Optical Spectroscopy Excites Potential for Superheavy Studies

A Consolidator Grant of EUR 2 million has been awarded to Mainz University physicist Dr. Mustapha Laatiaoui to support his research in the field of atomic and nuclear physics. He will be using the European Research Council (ERC) funds to develop a novel approach for optical spectroscopy of the superheavy elements.

Little information is currently available on superheavy elements, because they are difficult to produce, observe and analyse. The heaviest element that can be obtained in macroscopic amounts is fermium which has an atomic number 100; at present heavier elements can only be synthesised in single-atom-at-a-time quantities utilising large accelerator facilities. In addition, they are radioactive and rapidly decay, often within split seconds, which gives only little time to investigate them. Insights into superheavy element structures could be useful in the search for traces of even heavier elements, which might be created, for example, in neutron-star merger events.

Dr Laatiaoui’s approach will employ the use of a laser beam, to excite positively charged ions instead of neutral atoms, which have been employed up to date when lacking tabulated spectral lines. "The search for optical resonances is a very complex process that requires a support from theory. The more precise the predictions indicate the position of the spectral lines, the easier it becomes to pinpoint the resonances," said Laatiaoui. If he can find the right wavelength to excite the ions, it will alter the ratio of ions in an excited metastable state to those ions in the ground state. The result will be easily measurable as the ions drift at different speeds through the apparatus to the detector.

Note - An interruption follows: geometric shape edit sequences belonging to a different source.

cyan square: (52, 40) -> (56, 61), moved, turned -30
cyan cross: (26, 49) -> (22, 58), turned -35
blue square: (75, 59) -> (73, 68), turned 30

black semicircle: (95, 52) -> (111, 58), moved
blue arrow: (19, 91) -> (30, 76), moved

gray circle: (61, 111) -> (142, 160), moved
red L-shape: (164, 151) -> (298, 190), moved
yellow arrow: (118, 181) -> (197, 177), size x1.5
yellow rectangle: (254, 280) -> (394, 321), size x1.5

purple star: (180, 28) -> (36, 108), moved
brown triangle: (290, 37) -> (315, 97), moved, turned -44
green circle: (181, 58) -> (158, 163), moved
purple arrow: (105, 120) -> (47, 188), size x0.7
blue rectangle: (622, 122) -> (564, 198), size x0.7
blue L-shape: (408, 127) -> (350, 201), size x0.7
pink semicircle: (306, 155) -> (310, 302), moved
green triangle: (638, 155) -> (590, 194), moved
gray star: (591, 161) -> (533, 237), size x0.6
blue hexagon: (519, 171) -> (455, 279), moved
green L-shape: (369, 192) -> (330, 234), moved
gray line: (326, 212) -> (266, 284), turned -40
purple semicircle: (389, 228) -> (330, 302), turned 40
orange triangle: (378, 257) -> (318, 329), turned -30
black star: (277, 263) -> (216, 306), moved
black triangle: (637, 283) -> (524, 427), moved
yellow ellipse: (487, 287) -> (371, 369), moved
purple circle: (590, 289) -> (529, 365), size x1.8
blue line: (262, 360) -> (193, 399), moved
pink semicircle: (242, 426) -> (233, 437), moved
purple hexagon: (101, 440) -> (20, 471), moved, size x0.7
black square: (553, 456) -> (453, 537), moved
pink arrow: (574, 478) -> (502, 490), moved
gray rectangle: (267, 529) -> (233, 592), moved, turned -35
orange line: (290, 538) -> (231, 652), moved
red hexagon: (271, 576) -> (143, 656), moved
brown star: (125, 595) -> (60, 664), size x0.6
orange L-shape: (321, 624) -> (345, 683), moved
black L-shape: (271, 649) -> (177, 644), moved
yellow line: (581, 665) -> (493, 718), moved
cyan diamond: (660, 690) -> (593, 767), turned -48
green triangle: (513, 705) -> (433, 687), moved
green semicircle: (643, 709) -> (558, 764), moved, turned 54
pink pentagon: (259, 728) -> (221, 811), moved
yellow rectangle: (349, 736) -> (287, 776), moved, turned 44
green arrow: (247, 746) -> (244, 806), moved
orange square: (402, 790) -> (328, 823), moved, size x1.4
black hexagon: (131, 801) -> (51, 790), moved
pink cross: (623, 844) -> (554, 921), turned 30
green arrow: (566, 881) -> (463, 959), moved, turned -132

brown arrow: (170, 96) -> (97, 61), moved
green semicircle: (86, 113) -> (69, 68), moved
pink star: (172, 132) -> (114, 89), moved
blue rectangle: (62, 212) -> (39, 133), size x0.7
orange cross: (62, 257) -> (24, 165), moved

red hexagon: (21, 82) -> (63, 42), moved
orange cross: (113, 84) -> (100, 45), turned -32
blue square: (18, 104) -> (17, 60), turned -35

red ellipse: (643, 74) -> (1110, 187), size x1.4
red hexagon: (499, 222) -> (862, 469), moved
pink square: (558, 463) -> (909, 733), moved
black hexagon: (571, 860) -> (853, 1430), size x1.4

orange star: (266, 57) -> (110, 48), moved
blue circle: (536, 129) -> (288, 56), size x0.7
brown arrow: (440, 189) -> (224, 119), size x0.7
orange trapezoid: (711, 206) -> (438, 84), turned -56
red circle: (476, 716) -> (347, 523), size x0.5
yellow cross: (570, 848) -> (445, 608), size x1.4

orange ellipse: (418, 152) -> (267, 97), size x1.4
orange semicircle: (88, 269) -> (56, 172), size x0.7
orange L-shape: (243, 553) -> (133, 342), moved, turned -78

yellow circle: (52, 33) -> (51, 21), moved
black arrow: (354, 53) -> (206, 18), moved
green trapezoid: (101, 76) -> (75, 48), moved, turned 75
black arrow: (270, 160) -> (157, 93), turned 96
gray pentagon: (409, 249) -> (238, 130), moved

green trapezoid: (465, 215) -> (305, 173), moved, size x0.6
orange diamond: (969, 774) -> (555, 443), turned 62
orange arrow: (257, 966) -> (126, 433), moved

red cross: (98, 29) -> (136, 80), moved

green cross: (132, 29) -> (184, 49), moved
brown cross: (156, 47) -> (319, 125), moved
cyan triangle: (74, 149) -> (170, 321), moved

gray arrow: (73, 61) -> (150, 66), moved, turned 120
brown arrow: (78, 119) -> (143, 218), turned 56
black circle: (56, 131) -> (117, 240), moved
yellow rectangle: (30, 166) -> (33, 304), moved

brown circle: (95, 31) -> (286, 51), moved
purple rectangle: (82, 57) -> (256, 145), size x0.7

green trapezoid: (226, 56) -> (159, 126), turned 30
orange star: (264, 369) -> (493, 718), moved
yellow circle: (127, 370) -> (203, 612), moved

Because the technique is based on laser excitation of particles and the analysis of their time of arrival at the detector, laser resonance chromatography (LRC) could well prove to be a highly sensitive and efficient detection method. Spectral lines can serve as powerful benchmarks for atomic model calculations in the region of the superheavy elements. In addition, they can provide insights into the properties of atomic nuclei, for instance, on the nuclear spin or the magnetic moment. With the newly identified fingerprint of a superheavy element, new routes opens up for astronomers trying to catch a glimpse of telltale photons from this element.